Core Mercantilist Doctrines

Mercantilist policy bundled several interlinked ideas:

  • Trade balance: maintain a positive balance (export more than import) to accumulate gold and silver.
  • Protective tariffs: high duties on imports to favor domestic production.
  • Export subsidies and bounties: state support for exporters.
  • Colonial extraction: colonies as sources of raw materials and captive markets for finished goods.
  • State monopolies: chartered companies (East India Company, Hudson's Bay Company) with exclusive trading rights.
  • Wage suppression: low wages to keep export prices competitive.
  • Population growth: more workers, more soldiers, more taxpayers.

Smith's Critique

Adam Smith critiqued mercantilism in The Wealth of Nations (1776), arguing that it stifled competition and innovation. He believed that free trade and open markets would better serve economic interests than government intervention. Smith's core arguments:

  • Wealth is produced, not just accumulated. Mercantilism's bullion focus confused the symbol of wealth with wealth itself; the real wealth of a nation is its productive capacity.
  • Trade is mutually beneficial, not zero-sum. Both parties to a voluntary exchange gain, otherwise they wouldn't trade.

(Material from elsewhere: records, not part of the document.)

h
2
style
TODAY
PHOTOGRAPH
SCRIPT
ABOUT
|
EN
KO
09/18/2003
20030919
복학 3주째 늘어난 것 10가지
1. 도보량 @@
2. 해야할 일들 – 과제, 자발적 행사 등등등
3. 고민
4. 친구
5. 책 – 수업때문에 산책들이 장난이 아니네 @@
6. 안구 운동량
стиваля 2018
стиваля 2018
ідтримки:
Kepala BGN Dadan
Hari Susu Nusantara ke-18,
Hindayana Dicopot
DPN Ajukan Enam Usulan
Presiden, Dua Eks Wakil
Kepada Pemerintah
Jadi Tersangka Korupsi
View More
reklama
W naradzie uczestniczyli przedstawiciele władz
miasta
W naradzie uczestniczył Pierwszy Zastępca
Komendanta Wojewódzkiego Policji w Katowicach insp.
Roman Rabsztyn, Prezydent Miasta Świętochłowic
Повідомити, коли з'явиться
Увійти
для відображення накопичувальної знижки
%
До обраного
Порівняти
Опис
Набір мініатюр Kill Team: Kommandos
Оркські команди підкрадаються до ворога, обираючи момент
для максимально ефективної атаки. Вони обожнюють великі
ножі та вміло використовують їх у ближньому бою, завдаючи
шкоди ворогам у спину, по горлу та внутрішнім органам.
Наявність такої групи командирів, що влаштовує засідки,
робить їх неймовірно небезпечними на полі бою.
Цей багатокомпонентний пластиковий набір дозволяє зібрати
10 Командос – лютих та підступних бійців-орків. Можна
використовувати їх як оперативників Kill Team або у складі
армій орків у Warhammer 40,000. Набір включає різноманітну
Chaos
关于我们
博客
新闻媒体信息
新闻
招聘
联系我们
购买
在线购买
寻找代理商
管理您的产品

National policy that suppresses imports also harms the citizens who would have bought them.
  • Mercantilist protections misallocated resources, propping up industries that could not compete and starving more productive uses of capital and labor.
  • Mercantilism enriched a politically connected few at the expense of the broader economy — chartered companies, favored manufacturers, and politically aligned merchants.

Historical Impact

Smith's critique helped pave the way for modern economic theories and policy reform. The 19th-century repeal of British protective tariffs (Corn Laws, 1846) marked the political triumph of free-trade liberalism over mercantilism. The expansion of GATT/WTO trade liberalization through the 20th century continued the anti-mercantilist project.

Mercantilism never fully disappeared, however. Modern industrial policy, export-promotion regimes (East Asian developmental states), trade-balance focused political rhetoric, and contemporary tariff escalation all draw on mercantilist intellectual lineage — sometimes openly, often without acknowledging the connection.

Neo-Mercantilism

Neo-mercantilism is the contemporary expression: state-directed industrial policy, export promotion, currency management to support exports, tariff protection for strategic industries, and an emphasis on trade balances as indicators of national success. The 2018–26 US tariff escalation, China's state-led industrial strategy, and the European industrial-policy turn (CHIPS Act-equivalents, Critical Raw Materials Act) all combine market mechanisms with neo-mercantilist elements.

The debate continues. Free-trade liberals argue neo-mercantilism repeats Smith's diagnosed errors. Neo-mercantilists argue that strategic competition, national security, and the realities of imperfect markets justify a more active state role than pure liberal theory permits.

Common Misconceptions

Mercantilism is sometimes presented as economically irrational. It was not — within the constraints of the 16th–18th century world, mercantilist policies often served the political and military goals their architects intended (filling state treasuries, building naval power, securing colonial revenue). The critique is that those goals were the wrong goals, not that the policies were incoherent.

Another misconception is that mercantilism vanished with Smith. It survived in various forms through the 19th and 20th centuries and has revived in 21st-century industrial policy.

Real-World Examples

The British Navigation Acts (1651–1849) required colonial trade to be carried in British ships and English-built vessels — a textbook mercantilist instrument. The post-2018 US-China trade war has often been analyzed as a return to mercantilist trade thinking — with bilateral trade deficits framed as evidence of strategic disadvantage. The East Asian developmental state model (post-war Japan, South Korea, Taiwan) combined market mechanisms with neo-mercantilist export promotion to extraordinary growth effect.

Example

Mercantilism focused on accumulating wealth through trade regulations and government control.

Frequently asked questions

An economic theory advocating for government regulation to increase national wealth.